@dgranger70 Thanks for your great idea! I have successfully implemented the requirement with a pure no-code nested Generic Inquiry approach (no custom fields, no report export, no import scenario). I would like to share my working solution for reference:
Step 1: Create Sub GI 1 (Recent 30 Days Order Count)
Query the SOOrder table, filter valid orders from the last 30 days, group by CustomerID, and calculate the total order count as Count30.
Step 2: Create Sub GI 2 (Recent 180 Days Order Count)
Query the same SOOrder table, filter valid orders from the last 180 days, group by CustomerID, and calculate the total order count as Count180.
Step 3: Master GI for Final Calculation
Join the above two sub GIs on CustomerID, then calculate the frequency ratio:
Ratio = Count180 / Count30
I encountered a small issue here: the calculation result is automatically rounded to an integer, and I cannot keep 2 decimal places in the GI formula.
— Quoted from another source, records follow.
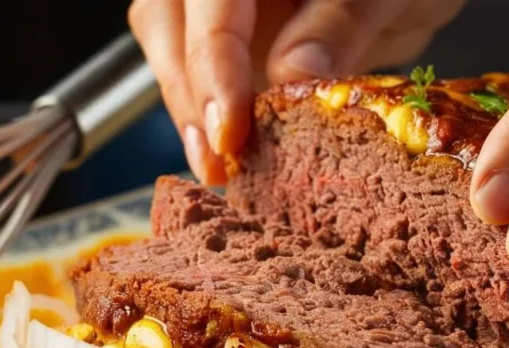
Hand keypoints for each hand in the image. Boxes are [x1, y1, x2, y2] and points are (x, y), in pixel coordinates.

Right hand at [129, 0, 464, 183]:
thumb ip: (341, 21)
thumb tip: (288, 75)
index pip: (213, 2)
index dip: (214, 64)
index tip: (230, 129)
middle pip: (167, 22)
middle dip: (189, 96)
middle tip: (217, 164)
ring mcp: (220, 8)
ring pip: (169, 46)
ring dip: (189, 111)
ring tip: (217, 169)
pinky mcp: (228, 39)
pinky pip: (197, 71)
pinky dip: (210, 114)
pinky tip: (230, 155)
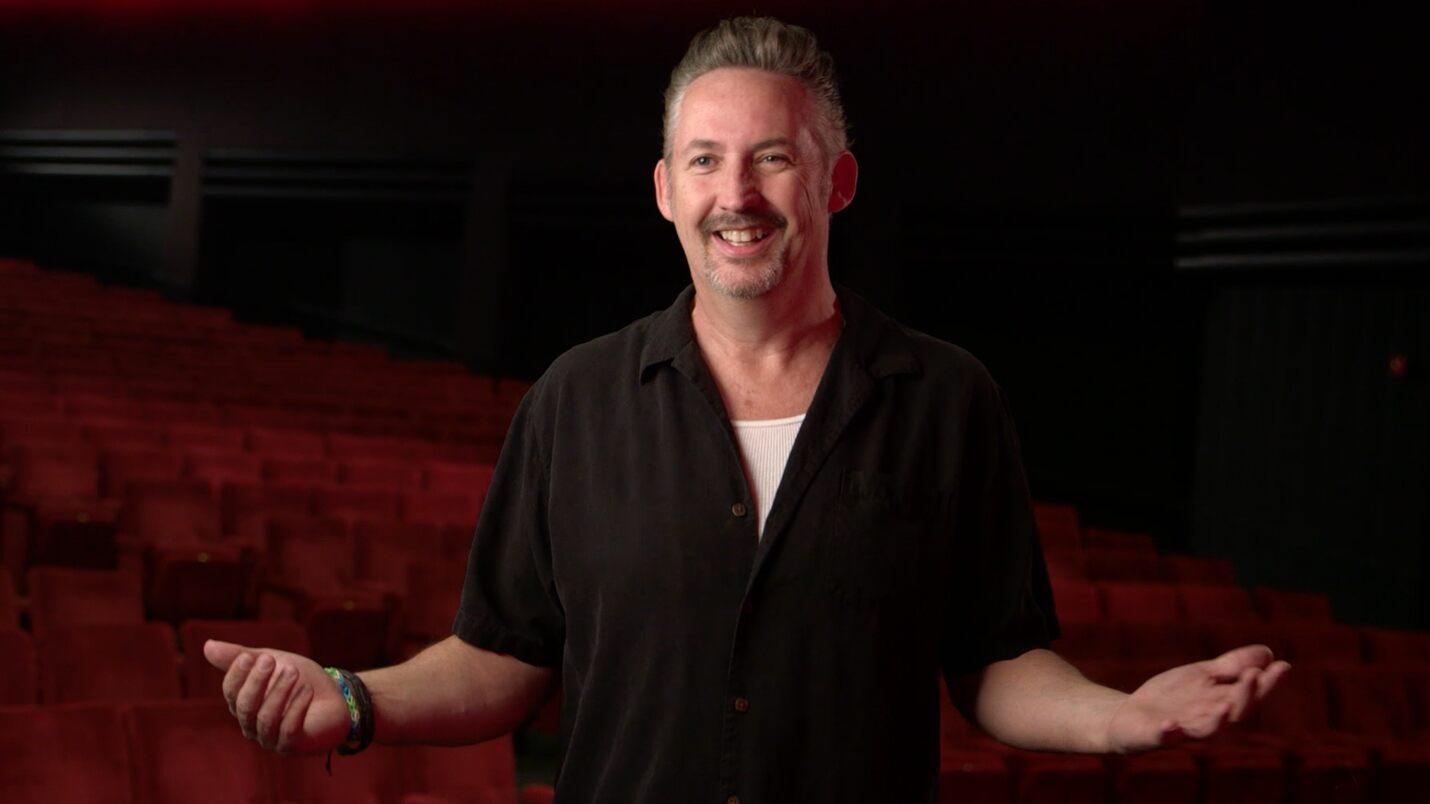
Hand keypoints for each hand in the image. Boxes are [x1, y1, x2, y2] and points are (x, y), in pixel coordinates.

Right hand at [203, 640, 350, 754]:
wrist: (337, 697)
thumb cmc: (300, 679)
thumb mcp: (274, 661)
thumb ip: (242, 656)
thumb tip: (207, 645)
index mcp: (243, 704)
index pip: (230, 692)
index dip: (237, 674)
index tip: (251, 656)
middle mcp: (252, 725)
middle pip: (244, 707)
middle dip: (256, 682)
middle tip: (271, 660)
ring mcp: (270, 739)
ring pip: (265, 719)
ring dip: (279, 692)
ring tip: (293, 671)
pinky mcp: (291, 747)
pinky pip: (287, 731)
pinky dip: (296, 708)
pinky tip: (306, 690)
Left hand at [1105, 644, 1290, 752]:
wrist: (1129, 716)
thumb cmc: (1172, 698)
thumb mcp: (1203, 676)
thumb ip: (1232, 666)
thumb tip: (1269, 652)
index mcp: (1221, 704)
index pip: (1250, 695)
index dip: (1268, 683)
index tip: (1284, 666)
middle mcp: (1207, 720)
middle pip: (1234, 712)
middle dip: (1246, 696)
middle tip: (1254, 675)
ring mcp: (1183, 730)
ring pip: (1206, 729)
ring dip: (1218, 720)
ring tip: (1226, 707)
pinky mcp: (1156, 736)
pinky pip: (1165, 738)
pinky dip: (1170, 733)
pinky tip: (1171, 724)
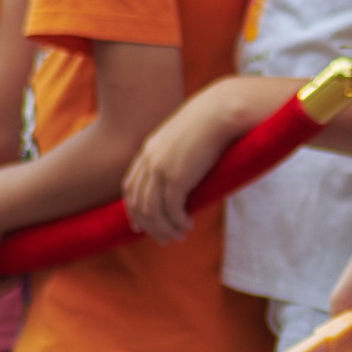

Business Logic & Dashboard Filter
The core logic is to compare the recent purchase activity with the customer’s historical average frequency:
For example, if a customer placed 60 orders in 180 days, the average 30-day frequency is 10 orders. If they only placed 7 orders in the latest 30 days, the ratio is 8, which is much higher than our threshold.
Finally, I embedded this master GI into the Dashboard and set a filter to only display customers with Ratio > 7. These customers are identified as having a significant drop in purchase frequency and require sales follow-up to prevent churn.
This method is fully dynamic, real-time, and zero-maintenance.